The federal government will get $14,844,800 towards the still-being-planned Newtown Superfund cleanup and $1,155,200 for other testing and cleanup, per the terms of the settlement. Thirty million gallons of oil seeped into Newtown Creek from multiple sources over the course of decades, an amount more than three times that spilled in the Exxon Valdez disaster. The fetid inlet was declared a federal Superfund site in 2010.
The feds have already spent more than $25 million testing the creek and devising a remediation plan, according to Ryan Kuonen, chairman of the local community board’s environmental committee. It is no secret that the scrub-down is a long way from being done, Kuonen said.

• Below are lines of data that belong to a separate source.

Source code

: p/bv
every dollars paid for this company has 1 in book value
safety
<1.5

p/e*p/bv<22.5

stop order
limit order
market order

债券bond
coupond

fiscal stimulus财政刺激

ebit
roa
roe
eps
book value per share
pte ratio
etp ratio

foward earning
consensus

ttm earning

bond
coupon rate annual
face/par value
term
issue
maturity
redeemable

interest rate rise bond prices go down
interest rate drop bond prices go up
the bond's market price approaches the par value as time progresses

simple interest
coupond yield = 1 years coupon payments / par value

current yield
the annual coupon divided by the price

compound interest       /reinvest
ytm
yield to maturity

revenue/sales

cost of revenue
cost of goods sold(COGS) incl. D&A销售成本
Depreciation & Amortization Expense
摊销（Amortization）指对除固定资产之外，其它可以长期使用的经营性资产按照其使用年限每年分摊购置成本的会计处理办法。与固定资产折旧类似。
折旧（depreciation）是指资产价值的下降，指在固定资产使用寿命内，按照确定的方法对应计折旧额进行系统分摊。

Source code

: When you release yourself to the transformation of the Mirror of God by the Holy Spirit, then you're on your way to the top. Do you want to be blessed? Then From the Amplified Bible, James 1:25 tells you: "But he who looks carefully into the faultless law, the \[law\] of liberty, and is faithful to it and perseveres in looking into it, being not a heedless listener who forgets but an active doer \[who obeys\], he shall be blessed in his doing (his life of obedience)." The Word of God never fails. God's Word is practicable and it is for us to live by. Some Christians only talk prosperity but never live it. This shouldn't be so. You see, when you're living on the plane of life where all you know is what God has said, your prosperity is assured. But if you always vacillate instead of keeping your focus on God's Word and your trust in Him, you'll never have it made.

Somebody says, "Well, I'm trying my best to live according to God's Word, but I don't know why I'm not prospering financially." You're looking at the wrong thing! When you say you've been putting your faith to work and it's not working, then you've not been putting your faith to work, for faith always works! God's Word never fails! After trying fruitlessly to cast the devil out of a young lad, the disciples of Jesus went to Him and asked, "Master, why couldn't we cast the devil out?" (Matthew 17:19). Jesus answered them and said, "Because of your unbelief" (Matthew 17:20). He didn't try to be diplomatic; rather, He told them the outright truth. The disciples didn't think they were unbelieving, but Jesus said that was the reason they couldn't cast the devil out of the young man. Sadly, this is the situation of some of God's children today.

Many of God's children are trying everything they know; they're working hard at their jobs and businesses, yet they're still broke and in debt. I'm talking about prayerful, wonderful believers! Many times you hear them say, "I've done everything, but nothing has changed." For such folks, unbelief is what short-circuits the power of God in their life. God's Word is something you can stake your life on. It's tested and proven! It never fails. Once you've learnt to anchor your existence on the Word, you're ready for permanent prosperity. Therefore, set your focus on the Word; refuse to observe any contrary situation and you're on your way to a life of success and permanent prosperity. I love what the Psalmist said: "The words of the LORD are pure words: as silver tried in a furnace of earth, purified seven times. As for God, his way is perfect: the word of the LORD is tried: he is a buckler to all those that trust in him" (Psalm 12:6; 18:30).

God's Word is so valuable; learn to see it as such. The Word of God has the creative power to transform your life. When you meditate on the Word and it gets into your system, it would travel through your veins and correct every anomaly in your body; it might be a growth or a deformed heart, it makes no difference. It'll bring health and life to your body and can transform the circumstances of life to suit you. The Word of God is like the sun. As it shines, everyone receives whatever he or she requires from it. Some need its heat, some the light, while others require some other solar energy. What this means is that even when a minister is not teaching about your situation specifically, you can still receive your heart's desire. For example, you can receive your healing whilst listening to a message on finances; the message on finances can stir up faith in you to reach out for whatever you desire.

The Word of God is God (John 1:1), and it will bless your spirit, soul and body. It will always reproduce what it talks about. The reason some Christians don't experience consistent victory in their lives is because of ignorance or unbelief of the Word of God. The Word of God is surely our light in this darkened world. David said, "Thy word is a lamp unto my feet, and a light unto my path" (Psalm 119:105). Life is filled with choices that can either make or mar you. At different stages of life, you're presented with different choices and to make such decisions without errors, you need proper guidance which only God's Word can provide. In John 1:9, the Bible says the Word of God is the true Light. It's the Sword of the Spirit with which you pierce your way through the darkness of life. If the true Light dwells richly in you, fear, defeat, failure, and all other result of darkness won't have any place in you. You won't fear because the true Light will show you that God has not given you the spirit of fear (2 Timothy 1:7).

“They have always been honest about it being a 20-year timeline and it has only been four years, so we have a long while to go,” he said.
A Greenpoint resident said he is glad to see Big Oil being made to pay.
“Anything that we can get from these companies is good,” said Dewey Thompson, founder of the North Brooklyn Boat Club, which launches kayaks and canoes onto the putrid channel. “I am glad they are going after these guys and that some of the money is coming back.”
Petro-giants British Petroleum, Chevron, and Exxon Mobil have committed tens of millions of dollars in recent years to cleaning up oil dumped and spilled into the foul waterway.